Ben and Michael are well known in distributed systems circles (e.g. Ben for “Designing Event Driven Systems”, Michael for Kafka Streams), so this was a “must watch” talk for me. The short answer is “Best” is subjective, and you need to know the use case! A more nuanced answer is that Kafka (being a distributed log based pub-sub messaging system) is just about the most scalable possible solution for streaming data, being designed for sequential data access, replication of data, and event reprocessing (facilitated by the log abstraction, messages are never discarded), supporting highly concurrent consumers (for load sharing) and consumer groups (for broadcasting)—facilitated by partitions. As well as explaining the differences in architecture between Apache Kafka and other messaging technologies (e.g. RabbitMQ) and Apache Pulsar, they shared a summary of some more detailed benchmark results. Kafka throughput was the best (600MB/s), followed by Pulsar (300MB/s), and then RabbitMQ (100MB/s, or 40MB/s Mirrored), running on identical hardware.

Kafka also delivers the best latencies at higher loads. At lower loads, RabbitMQ had the lowest latency, followed by Kafka, with Pulsar the highest. They used the OpenMessaging Benchmark Framework (which required a few fixes to work fairly across all the three technologies).

The use of partitions in Kafka means that partition data is continuous on a single node, so it’s very fast for r/w and quick to navigate to the correct node, but a partition size is limited to a single node and number of partitions are limited by file handles. By comparison, Pulsar uses Apache BookKeeper which spreads a partition across multiple nodes, with the side-effect that there is lots of meta-data to manage and extra latency.

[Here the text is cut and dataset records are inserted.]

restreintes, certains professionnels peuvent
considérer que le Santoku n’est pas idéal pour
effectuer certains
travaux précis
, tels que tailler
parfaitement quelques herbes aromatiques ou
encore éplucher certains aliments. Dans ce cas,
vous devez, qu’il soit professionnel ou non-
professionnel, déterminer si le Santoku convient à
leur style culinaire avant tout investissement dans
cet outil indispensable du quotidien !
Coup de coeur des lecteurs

They identified the simple “single-tier” architecture (homogeneous/interchangeable node types) of Kafka as being key to its success (c.f. Pulsar which has different node types) and relative simplicity to operate and lower cost to run. Of course, currently Kafka also needs ZooKeeper to run, but the plan is to remove ZooKeeper (KIP-500—this will apparently also allow for more partitions. And of course there are other Kafka components that make sense to run as independently scalable (e.g. Kafka Streams and Connect). However, oddly they are also advocating “tiered storage” (KIP-405, designed to address increasing cluster sizes and operability, and which will allow for longer term data storage without having to increase cluster sizes), so I’m not sure they are entirely consistent in terms of what makes a good architecture as this adds “tiering”!

As part of my blogs I’ve run informal benchmarks (based on demonstration applications) on Instaclustr’s Managed Kafka (and complementary technologies including Apache Cassandra), the most recent results were 19 Billion Anomaly checks/day, with a peak of 2.3 Million events/s into the Kafka cluster (using Kafka as a buffer). I’ve also explored the impact of increasing partitions on throughput in this blog. Instaclustr regularly conducts benchmarking for new instances sizes, for example here are the results for Kafka on AWS r4 instances.

7. Conclusions

Apache Kafka is a core and mission critical component in Enterprises for acquisition, integration, processing, and delivery of event pipelines. Apache Kafka is an excellent choice of technology to solve heterogeneous integration and processing problems at massive scale and with low-latency.
There is a large ecosystem of robust open source software to assist with integration (e.g. Kafka Connectors), and many of the complementary technologies that organizations use with Apache Kafka are also Apache licensed.
Many of the talks in the summit this year focused on problems related to using multiple Kafka clusters or more complex consumer use cases, requiring custom components and consumers. There are currently not many open source solutions in this space, and it’s complex to build these sorts of custom components, but our global team of Kafka experts in the Instaclustr Services team can help with these sorts of bespoke engineering problems.
Organizations are increasingly realizing the benefits of using multiple Kafka clusters. However, it can be more challenging to provision, monitor, manage, and use multiple clusters. Instaclustr provides managed Apache Kafka clusters and associated services (including Kafka Connect and MirrorMaker) which means customers can focus on their applications.